* [EXERCISE INSTRUCTIONS] Extract each line from the rows below that contains the word "September".

##### WORKING DATA #####

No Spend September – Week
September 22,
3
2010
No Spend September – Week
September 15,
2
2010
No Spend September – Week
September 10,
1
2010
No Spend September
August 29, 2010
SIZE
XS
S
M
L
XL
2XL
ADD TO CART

#####
##### WORKING DATA #####

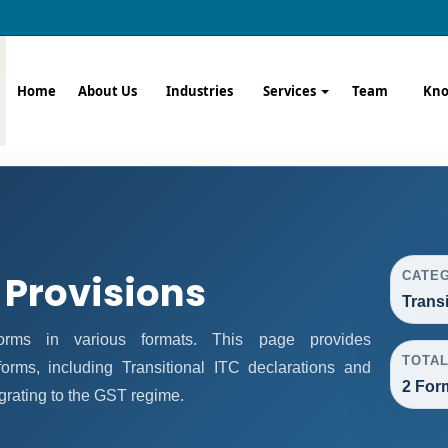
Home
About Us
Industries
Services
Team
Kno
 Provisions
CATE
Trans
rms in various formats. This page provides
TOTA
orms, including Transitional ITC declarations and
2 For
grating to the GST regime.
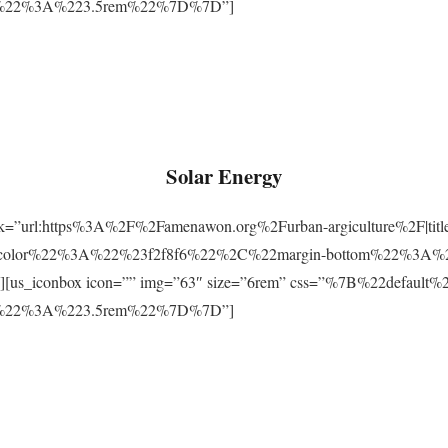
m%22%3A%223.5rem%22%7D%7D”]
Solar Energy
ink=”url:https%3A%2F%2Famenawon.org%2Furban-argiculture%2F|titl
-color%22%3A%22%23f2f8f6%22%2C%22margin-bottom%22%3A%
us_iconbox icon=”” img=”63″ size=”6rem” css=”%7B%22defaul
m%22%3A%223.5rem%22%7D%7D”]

#####

* [EXERCISE RESPONSE]
No Spend September – Week
September 22,
No Spend September – Week
September 15,
No Spend September – Week
September 10,
No Spend September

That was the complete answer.